• PROBLEM REQUIREMENTS
Without including any pictures, write out the listing below exactly.

INFORMATION PROVIDED Start Marker

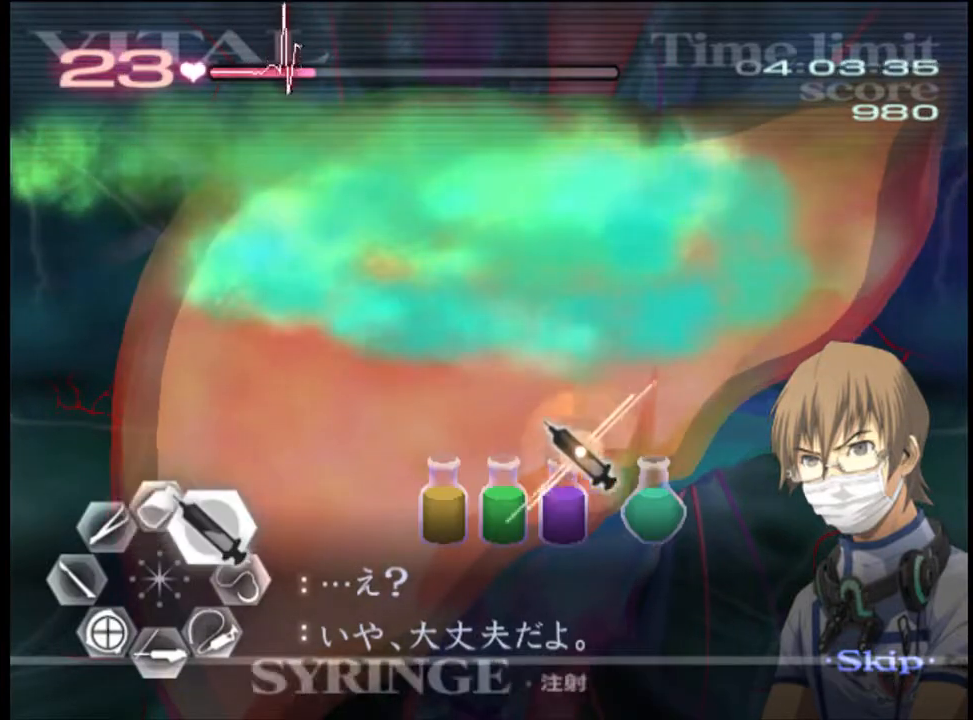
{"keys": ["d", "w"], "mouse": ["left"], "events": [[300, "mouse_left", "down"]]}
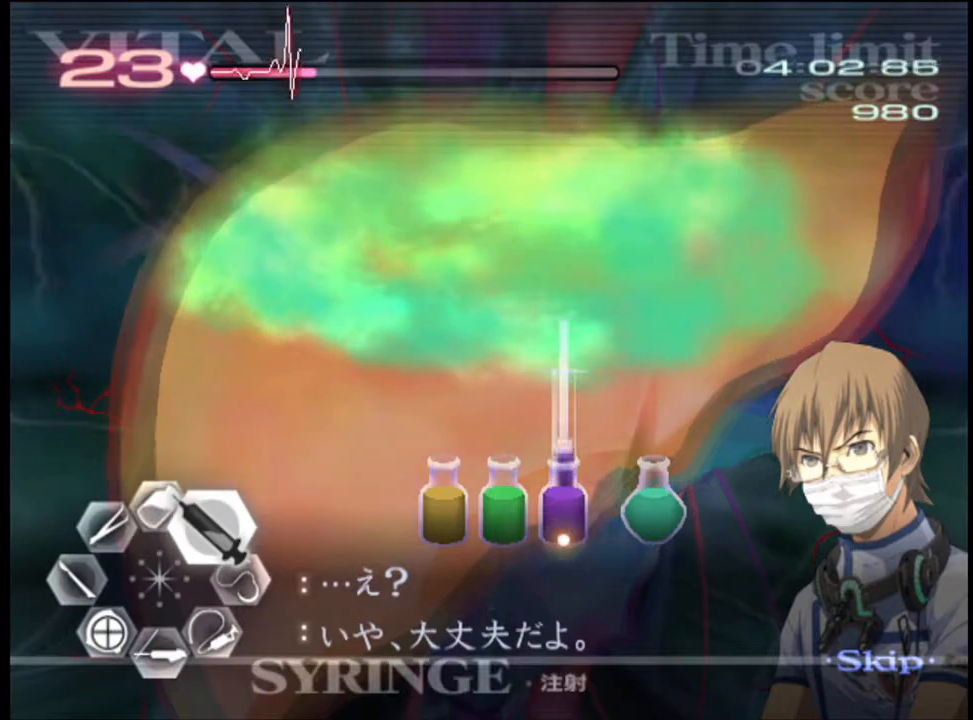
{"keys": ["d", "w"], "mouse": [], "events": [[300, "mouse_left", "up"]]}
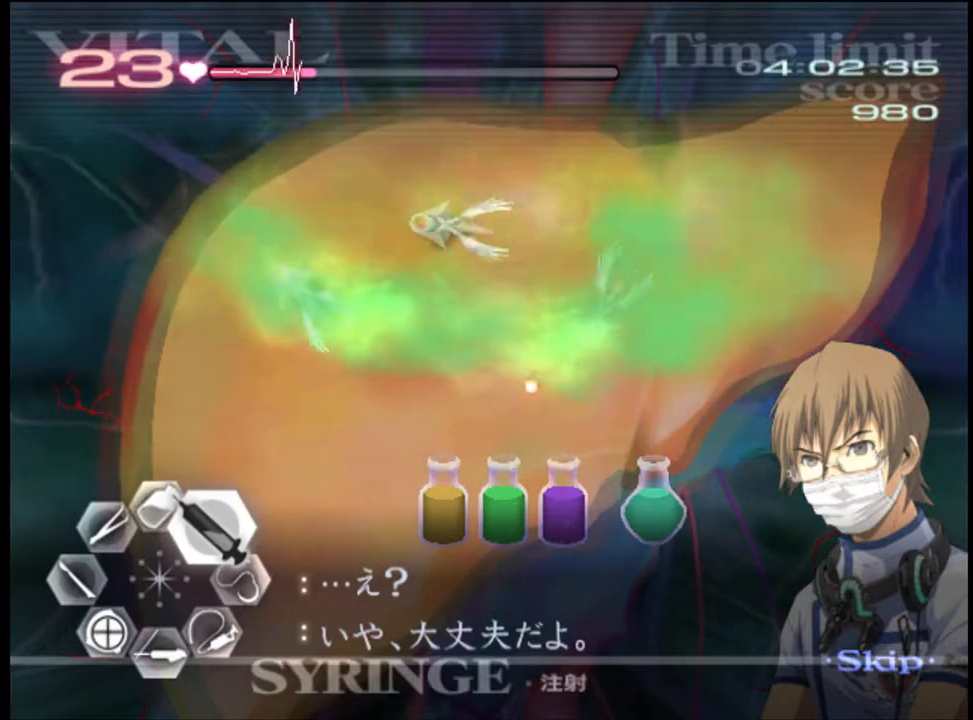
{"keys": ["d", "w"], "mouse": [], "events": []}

INFORMATION PROVIDED End Marker

• SOLVED EXERCISE
{"keys": ["d", "w"], "mouse": ["left"], "events": [[300, "mouse_left", "down"]]}
{"keys": ["d", "w"], "mouse": [], "events": [[300, "mouse_left", "up"]]}
{"keys": ["d", "w"], "mouse": [], "events": []}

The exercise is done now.